_Article_:
BEGIN
Deploy and manage
Overview
Once a canister's code has been written, it must be compiled into Wasm, installed into the canister itself, and then deployed to a network. The dfx deploy
command executes each of these tasks as part of the deployment process; however, dfx
commands also exist for running each step individually.
It is recommended to deploy canisters locally or to the temporary playground network to test canister functionality and make adjustments before considering the canister production-ready and deploying it to the mainnet. Deploying canisters locally and to the playground is free and does not cost cycles. Once a canister is deployed to the mainnet, it will consistently consume cycles and will need to be topped up periodically.
Start the local replica
To deploy your canister locally, first start the local replica. This simulates the mainnet environment with a single node for local development and testing.
dfx start
: Returns replica output in the terminal window. A new terminal window will need to be opened to continue running commands.dfx start --background
: Runs the processes in the background and allows you to continue running commands in the current terminal.
Deploy locally
Deploy the backend canister that you have written code for:
dfx deploy PROJECT_NAME_backend --network=local
The --network=local
flag here is redundant and shown for educational purposes. The local network is the default setting for dfx
commands; therefore, no flag is needed to target it.
END
_Supplied entries_:
BEGIN
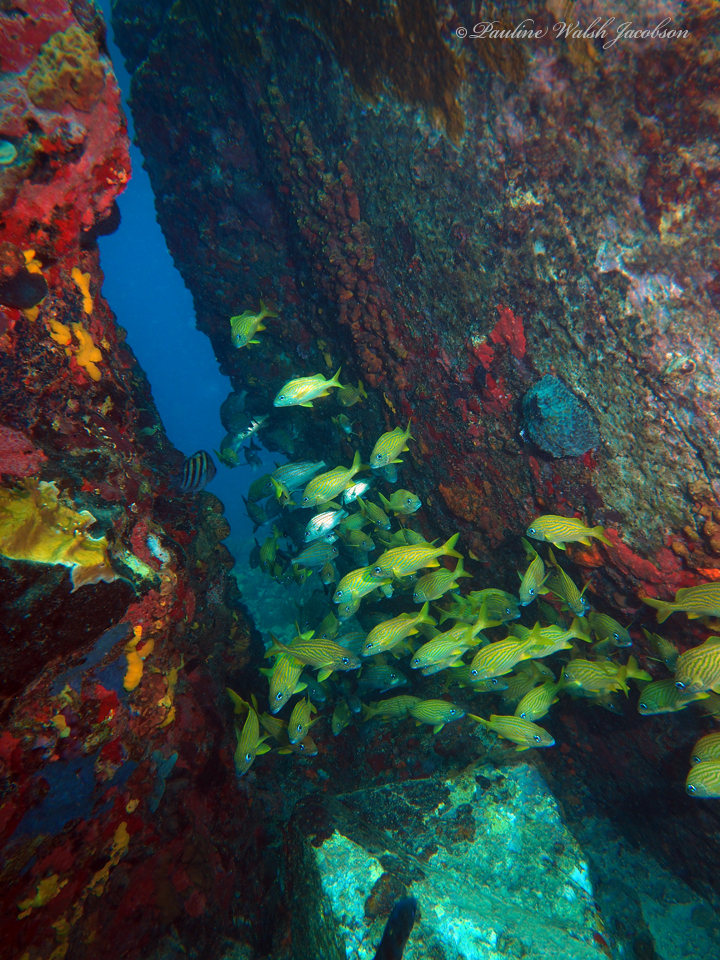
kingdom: Animalia
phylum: Chordata
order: Perciformes
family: Haemulidae
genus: Haemulon
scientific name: Haemulon flavolineatum
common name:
END
_Directive 1_: In the canister deployment guide, which command starts the local replica while keeping the current terminal free for more commands?
_Directive 2_: Extend the canister deployment guide past its last sentence.
The material on this page stands apart from the deployment guide.

_Expected answer 1_: dfx start --background

_Expected answer 2_:
This will deploy your project to the local replica. In the background, this command:
Creates the canister(s) specified in the command; if no canister name was specified, it will deploy all canisters listed in the
dfx.json
file.Compiles the code for each canister into a Wasm module.
Installs the Wasm module into each canister.
Deploys the canister(s) to the deployment endpoint of choice (local, playground, mainnet).
Output
Deployed canisters.
URLs:
Backend canister via Candid interface:
PROJECT_NAME_backend: http://127.0.0.1:4943/?canisterId=be2us-64aaa-aaaaa-qaabq-cai&id=bkyz2-fmaaa-aaaaa-qaaaq-cai
Your deployed canister will now be executing two timers and printing the output directly to the terminal window:
2024-11-15 19:32:48.584899 UTC: [Canister bkyz2-fmaaa-aaaaa-qaaaq-cai] Generated new random proposal number: 133039
2024-11-15 19:32:51.197894 UTC: [Canister bkyz2-fmaaa-aaaaa-qaaaq-cai] Proposal info obtained through HTTPS outcall: {"action":"ManageNeuron","action_nns_function":null,"deadline_timestamp_seconds":1726953359,"decided_timestamp_seconds":1726783698,"executed_timestamp_seconds":1726783698,"failed_timestamp_seconds":0,"failure_reason":null,"id":113165,"known_neurons_ballots":[{"id":"28","name":"Internet Computer Association","vote":0},{"id":"27","name":"DFINITY Foundation","vote":0},
...
You can interact with the canister's public methods either in your web browser through the Candid UI URL that was returned in the deployment output or using the command line. Candid is an interface description language used to interact with a canister's public methods.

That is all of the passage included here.